_Work task_
Leave out any pictures and transcribe all other data below exactly.

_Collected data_
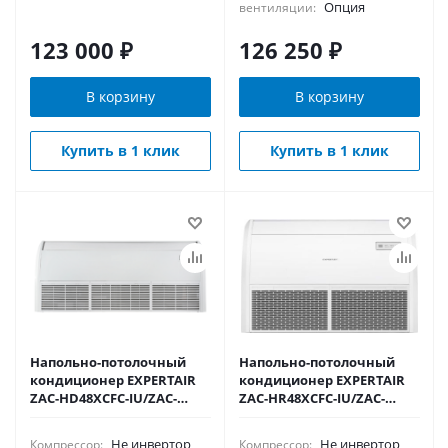
Опция
вентиляции:
123 000
₽
126 250
₽
В корзину
В корзину
Купить в 1 клик
Купить в 1 клик
Напольно-потолочный
Напольно-потолочный
кондиционер EXPERTAIR
кондиционер EXPERTAIR
ZAC-HD48XCFC-IU/ZAC-
ZAC-HR48XCFC-IU/ZAC-
HD48XC-OU
HD48XC-OU
Не инвертор
Не инвертор
Компрессор:
Компрессор:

_Answer to the exercise_
Опция
вентиляции:
123 000
₽
126 250
₽
В корзину
В корзину
Купить в 1 клик
Купить в 1 клик
Напольно-потолочный
Напольно-потолочный
кондиционер EXPERTAIR
кондиционер EXPERTAIR
ZAC-HD48XCFC-IU/ZAC-
ZAC-HR48XCFC-IU/ZAC-
HD48XC-OU
HD48XC-OU
Не инвертор
Не инвертор
Компрессор:
Компрессор:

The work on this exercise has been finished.